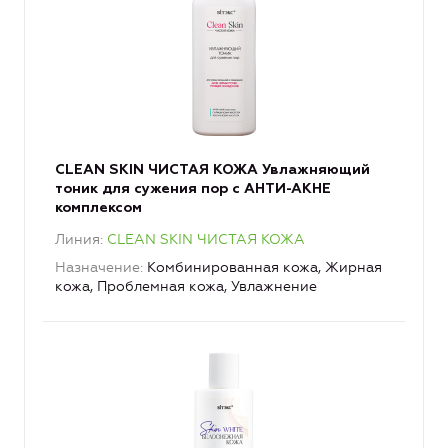
CLEAN SKIN ЧИСТАЯ КОЖА Увлажняющий
тоник для сужения пор с АНТИ-АКНЕ
комплексом
Линия
CLEAN SKIN ЧИСТАЯ КОЖА
Назначение
Комбинированная кожа, Жирная
кожа, Проблемная кожа, Увлажнение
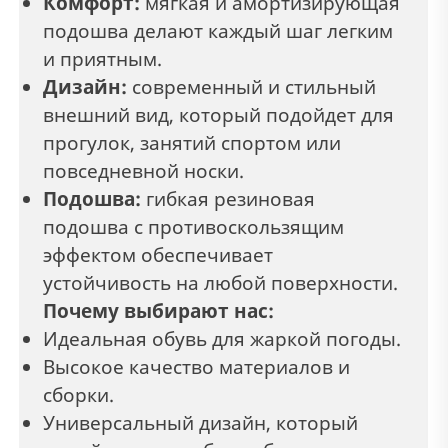
Комфорт:
мягкая и амортизирующая
подошва делают каждый шаг легким
и приятным.
Дизайн:
современный и стильный
внешний вид, который подойдет для
прогулок, занятий спортом или
повседневной носки.
Подошва:
гибкая резиновая
подошва с противоскользящим
эффектом обеспечивает
устойчивость на любой поверхности.
Почему выбирают нас:
Идеальная обувь для жаркой погоды.
Высокое качество материалов и
сборки.
Универсальный дизайн, который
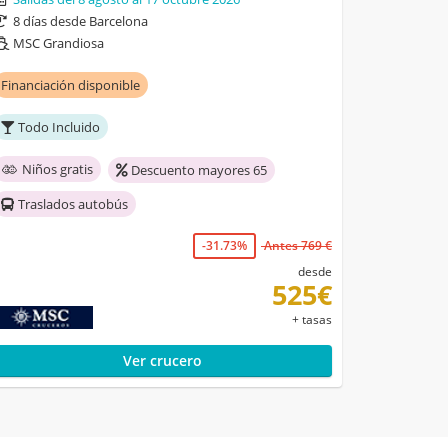
8 días desde Barcelona
MSC Grandiosa
Financiación disponible
Todo Incluido
Niños gratis
Descuento mayores 65
Traslados autobús
-31.73%
Antes 769 €
desde
525€
+ tasas
Ver crucero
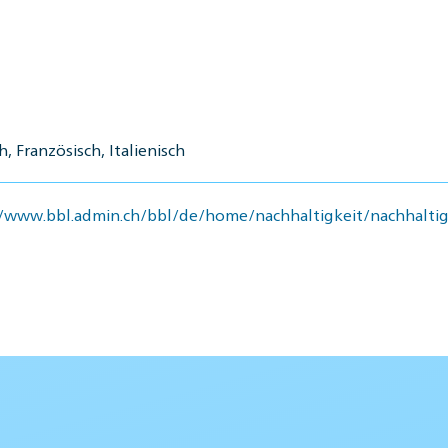
, Französisch, Italienisch
//www.bbl.admin.ch/bbl/de/home/nachhaltigkeit/nachhaltig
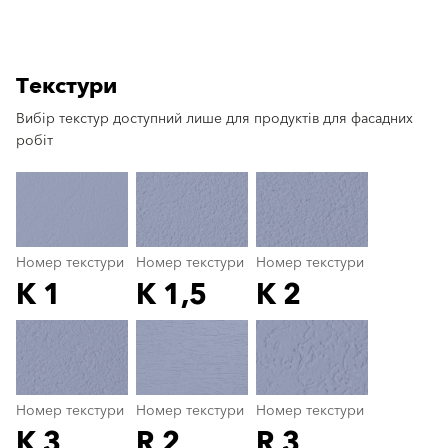
Текстури
Вибір текстур доступний лише для продуктів для фасадних
clear
робіт
Номер текстури
Номер текстури
Номер текстури
K 1
K 1,5
K 2
Номер текстури
color_name
Номер текстури
Номер текстури
Номер текстури
K 3
R 2
R 3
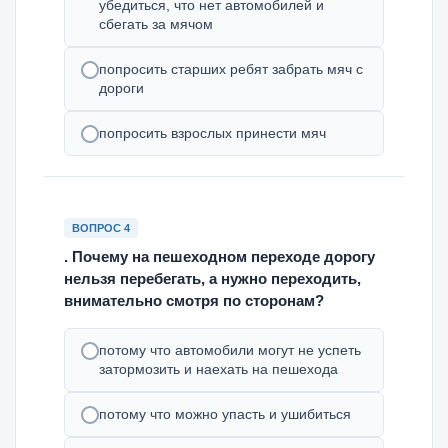
убедиться, что нет автомобилей и
сбегать за мячом
попросить старших ребят забрать мяч с
дороги
попросить взрослых принести мяч
ВОПРОС 4
. Почему на пешеходном переходе дорогу
нельзя перебегать, а нужно переходить,
внимательно смотря по сторонам?
потому что автомобили могут не успеть
затормозить и наехать на пешехода
потому что можно упасть и ушибиться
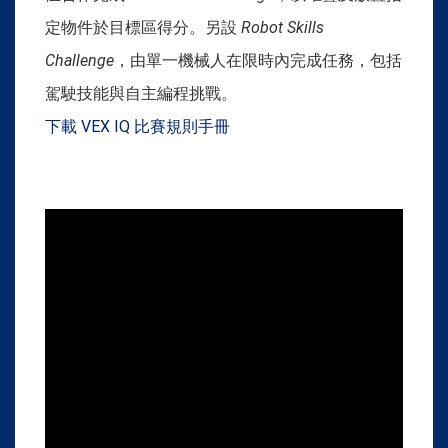
定物件於目標區得分。另設
Robot Skills
Challenge
，由單一機械人在限時內完成任務，包括
駕駛技能與自主編程挑戰。
下載 VEX IQ 比賽規則手冊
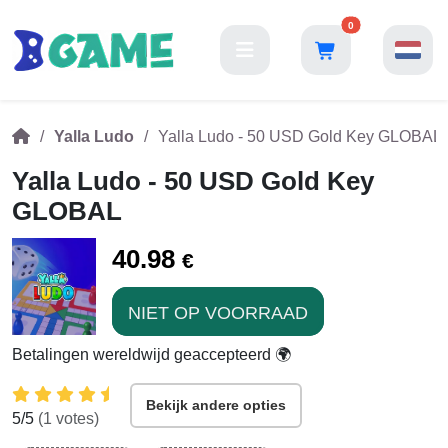
0
Yalla Ludo
Yalla Ludo - 50 USD Gold Key GLOBAL
Yalla Ludo - 50 USD Gold Key
GLOBAL
40.98
€
NIET OP VOORRAAD
Betalingen wereldwijd geaccepteerd 🌍
Bekijk andere opties
5
/5
(
1
votes)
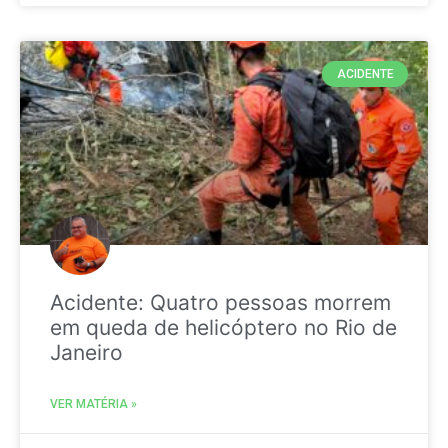
ACIDENTE
Acidente: Quatro pessoas morrem
em queda de helicóptero no Rio de
Janeiro
VER MATÉRIA »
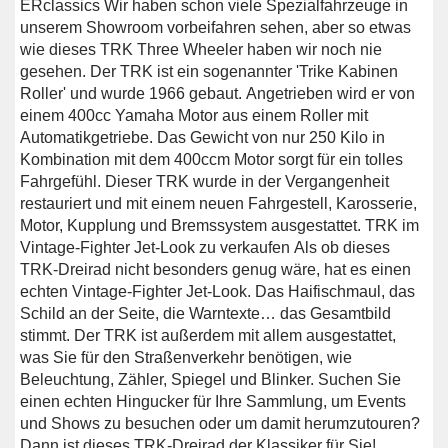
ERclassics Wir haben schon viele Spezialfahrzeuge in
unserem Showroom vorbeifahren sehen, aber so etwas
wie dieses TRK Three Wheeler haben wir noch nie
gesehen. Der TRK ist ein sogenannter 'Trike Kabinen
Roller' und wurde 1966 gebaut. Angetrieben wird er von
einem 400cc Yamaha Motor aus einem Roller mit
Automatikgetriebe. Das Gewicht von nur 250 Kilo in
Kombination mit dem 400ccm Motor sorgt für ein tolles
Fahrgefühl. Dieser TRK wurde in der Vergangenheit
restauriert und mit einem neuen Fahrgestell, Karosserie,
Motor, Kupplung und Bremssystem ausgestattet. TRK im
Vintage-Fighter Jet-Look zu verkaufen Als ob dieses
TRK-Dreirad nicht besonders genug wäre, hat es einen
echten Vintage-Fighter Jet-Look. Das Haifischmaul, das
Schild an der Seite, die Warntexte… das Gesamtbild
stimmt. Der TRK ist außerdem mit allem ausgestattet,
was Sie für den Straßenverkehr benötigen, wie
Beleuchtung, Zähler, Spiegel und Blinker. Suchen Sie
einen echten Hingucker für Ihre Sammlung, um Events
und Shows zu besuchen oder um damit herumzutouren?
Dann ist dieses TRK-Dreirad der Klassiker für Sie!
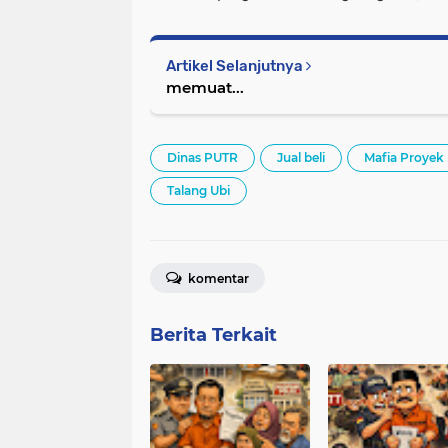
Artikel Selanjutnya
memuat...
Dinas PUTR
Jual beli
Mafia Proyek
Talang Ubi
komentar
Berita Terkait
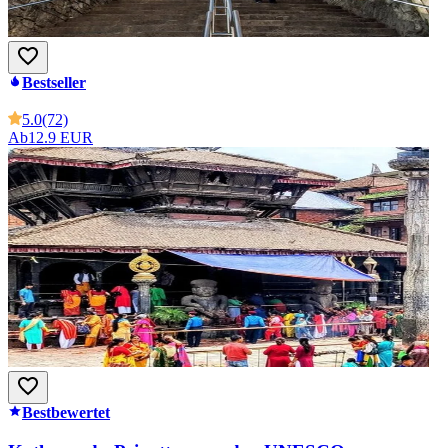
Bestseller
5.0
(72)
Ab
12.9 EUR
Bestbewertet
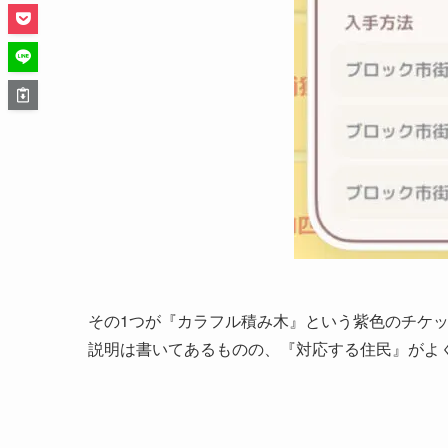
その1つが『カラフル積み木』という紫色のチケ
説明は書いてあるものの、『対応する住民』がよ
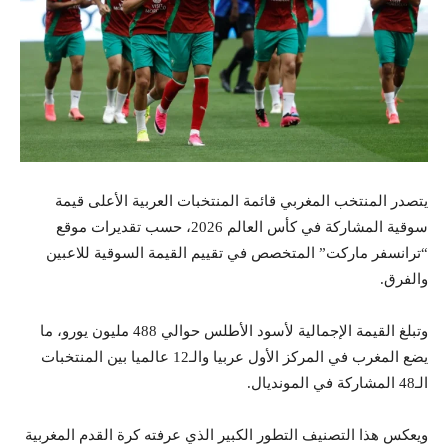
يتصدر المنتخب المغربي قائمة المنتخبات العربية الأعلى قيمة
سوقية المشاركة في كأس العالم 2026، حسب تقديرات موقع
“ترانسفر ماركت” المتخصص في تقييم القيمة السوقية للاعبين
والفرق.
وتبلغ القيمة الإجمالية لأسود الأطلس حوالي 488 مليون يورو، ما
يضع المغرب في المركز الأول عربيا والـ12 عالميا بين المنتخبات
الـ48 المشاركة في المونديال.
ويعكس هذا التصنيف التطور الكبير الذي عرفته كرة القدم المغربية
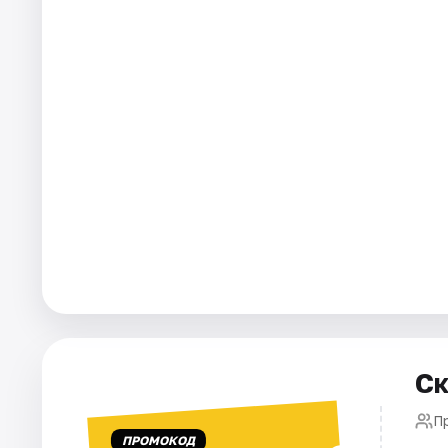
Площадки
Артисты
Рейтинги
Ск
П
ПРОМОКОД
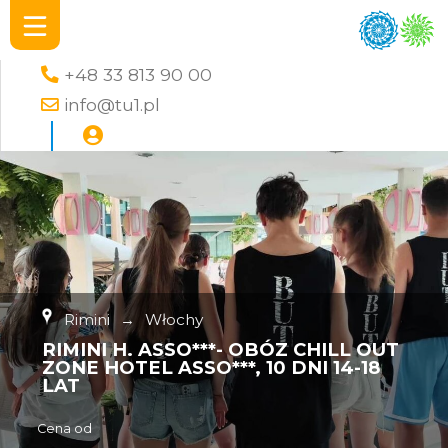
+48 33 813 90 00
info@tu1.pl
Rimini
→
Włochy
RIMINI H. ASSO***- OBÓZ CHILL OUT
ZONE HOTEL ASSO***, 10 DNI 14-18
LAT
Cena od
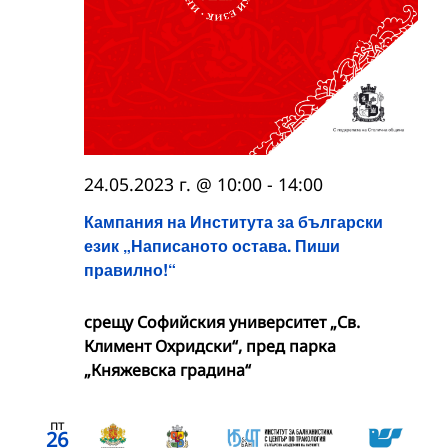
24.05.2023 г. @ 10:00
-
14:00
Кампания на Института за български
език „Написаното остава. Пиши
правилно!“
срещу Софийския университет „Св.
Климент Охридски“, пред парка
„Княжевска градина“
пт
26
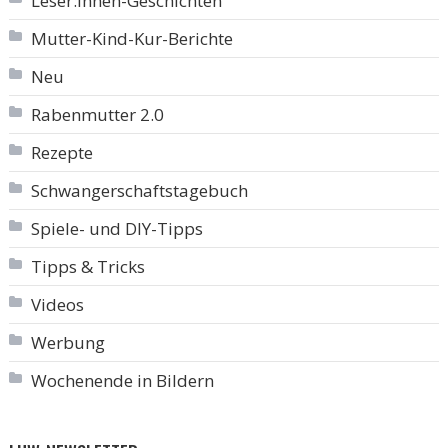
Leser:innen-Geschichten
Mutter-Kind-Kur-Berichte
Neu
Rabenmutter 2.0
Rezepte
Schwangerschaftstagebuch
Spiele- und DIY-Tipps
Tipps & Tricks
Videos
Werbung
Wochenende in Bildern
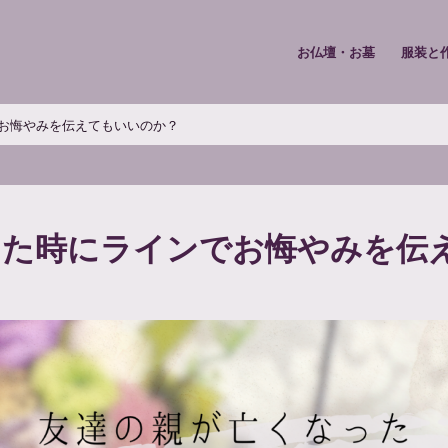
お仏壇・お墓
服装と
お悔やみを伝えてもいいのか？
った時にラインでお悔やみを伝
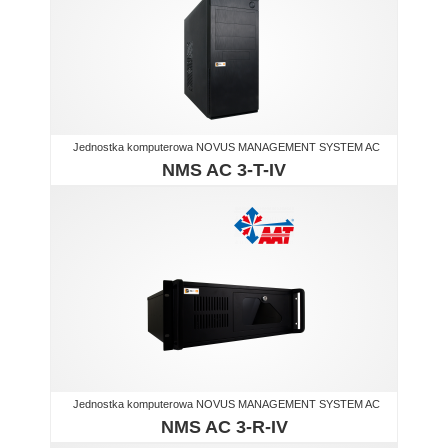
Jednostka komputerowa NOVUS MANAGEMENT SYSTEM AC
NMS AC 3-T-IV
Jednostka komputerowa NOVUS MANAGEMENT SYSTEM AC
NMS AC 3-R-IV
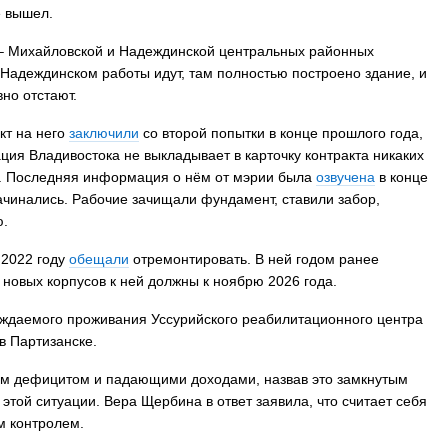
е вышел.
 – Михайловской и Надеждинской центральных районных
На заправках Владивостока снова подоро
Надеждинском работы идут, там полностью построено здание, и
топливо – рост от 26 копеек до 17 рублей
вно отстают.
кт на него
заключили
со второй попытки в конце прошлого года,
ция Владивостока не выкладывает в карточку контракта никаких
ке. Последняя информация о нём от мэрии была
озвучена
в конце
ачинались. Рабочие зачищали фундамент, ставили забор,
ю.
 2022 году
обещали
отремонтировать. В ней годом ранее
новых корпусов к ней должны к ноябрю 2026 года.
ождаемого проживания Уссурийского реабилитационного центра
в Партизанске.
им дефицитом и падающими доходами, назвав это замкнутым
з этой ситуации. Вера Щербина в ответ заявила, что считает себя
м контролем.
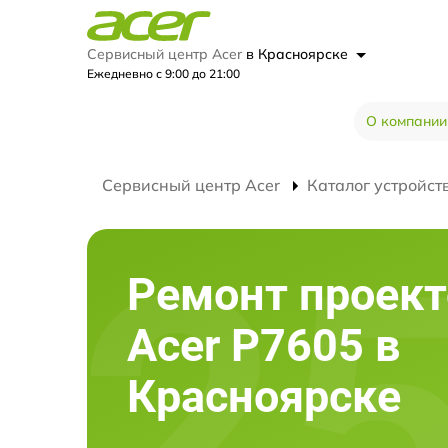
Сервисный центр Acer
в Красноярске
Ежедневно с 9:00 до 21:00
О компании
Сервисный центр Acer
Каталог устройст
Ремонт проект
Acer P7605 в
Красноярске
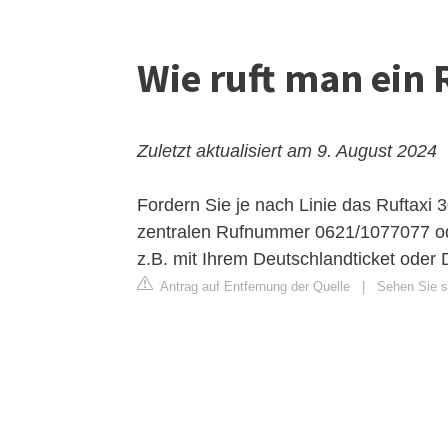
Wie ruft man ein 
Zuletzt aktualisiert am 9. August 2024
Fordern Sie je nach Linie das Ruftaxi 3
zentralen Rufnummer 0621/1077077 od
z.B. mit Ihrem Deutschlandticket oder
Antrag auf Entfernung der Quelle
|
Sehen Sie si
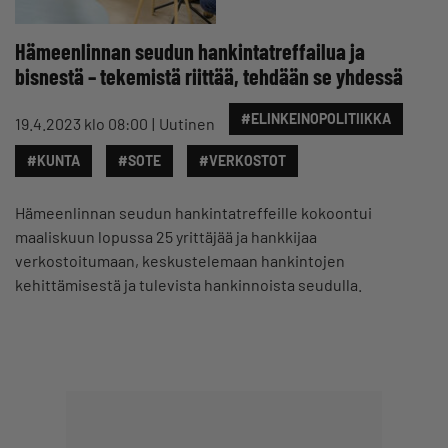
Hämeenlinnan seudun hankintatreffailua ja
bisnestä – tekemistä riittää, tehdään se yhdessä
#ELINKEINOPOLITIIKKA
19.4.2023 klo 08:00
Uutinen
#KUNTA
#SOTE
#VERKOSTOT
Hämeenlinnan seudun hankintatreffeille kokoontui
maaliskuun lopussa 25 yrittäjää ja hankkijaa
verkostoitumaan, keskustelemaan hankintojen
kehittämisestä ja tulevista hankinnoista seudulla.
■ ■ ■ ■ ■ ■ ■
**Exercise prompt**
In the entries above, which lines hold the word "попросить"? Copy them out.

**Your solution**
попросить старших ребят забрать мяч с
попросить взрослых принести мяч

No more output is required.